Segment Start: Information supplied
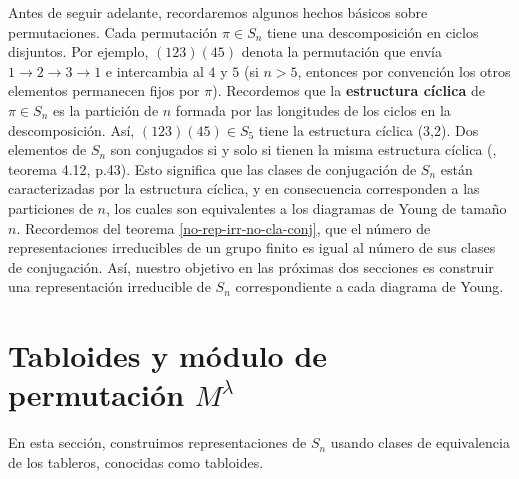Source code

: \documentclass[12pt]{book}
\theoremstyle{definition}
\newcounter{in}
\newcounter{ini}
\begin{document}
Antes de seguir adelante, recordaremos algunos hechos básicos
sobre permutaciones. Cada permutación $\pi \in S_{n}$ tiene una
descomposición en ciclos disjuntos. Por ejemplo, $(123)(45)$ denota la
permutación que envía $1\rightarrow 2 \rightarrow 3 \rightarrow 1$  e
intercambia al $4$ y $5$ (si $n>5$, entonces por convención los otros
elementos permanecen fijos por $\pi$). Recordemos que la \textbf{estructura cíclica} de $\pi\in S_{n}$ es la
partición de $n$ formada por las longitudes de los ciclos en la
descomposición. Así, $(123)(45)\in S_{5}$ tiene la estructura
cíclica (3,2). Dos elementos de $S_{n}$ son conjugados si y solo si
tienen la misma estructura cíclica (\cite{zaldivar}, teorema 4.12, p.43). %
Esto significa que las clases de conjugación de $S_{n}$ están
caracterizadas por la estructura cíclica, y en consecuencia
corresponden a las particiones de $n$, los cuales son equivalentes a
los diagramas de Young de tamaño $n$. Recordemos del teorema
\ref{no-rep-irr-no-cla-conj}, que el número de representaciones irreducibles de un
grupo finito es igual al número de sus clases de conjugación. Así,
nuestro objetivo en las próximas dos secciones es construir una
representación irreducible de $S_{n}$ correspondiente a cada diagrama
de Young.

\section{Tabloides y módulo de permutación $M^{\lambda}$}
\label{modulo-permutacion}

En esta sección, construimos representaciones de $S_{n}$ usando clases
de equivalencia de los tableros, conocidas como tabloides.
\end{document}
Segment End: Information supplied
Task to complete >> Copy the lines of the data above exactly as written, beginning with the line containing "Antes de seguir" and ending with the line containing "elementos permanecen fijos", and leave out all other lines.

Task result >>
Antes de seguir adelante, recordaremos algunos hechos básicos
sobre permutaciones. Cada permutación $\pi \in S_{n}$ tiene una
descomposición en ciclos disjuntos. Por ejemplo, $(123)(45)$ denota la
permutación que envía $1\rightarrow 2 \rightarrow 3 \rightarrow 1$  e
intercambia al $4$ y $5$ (si $n>5$, entonces por convención los otros
elementos permanecen fijos por $\pi$). Recordemos que la \textbf{estructura cíclica} de $\pi\in S_{n}$ es la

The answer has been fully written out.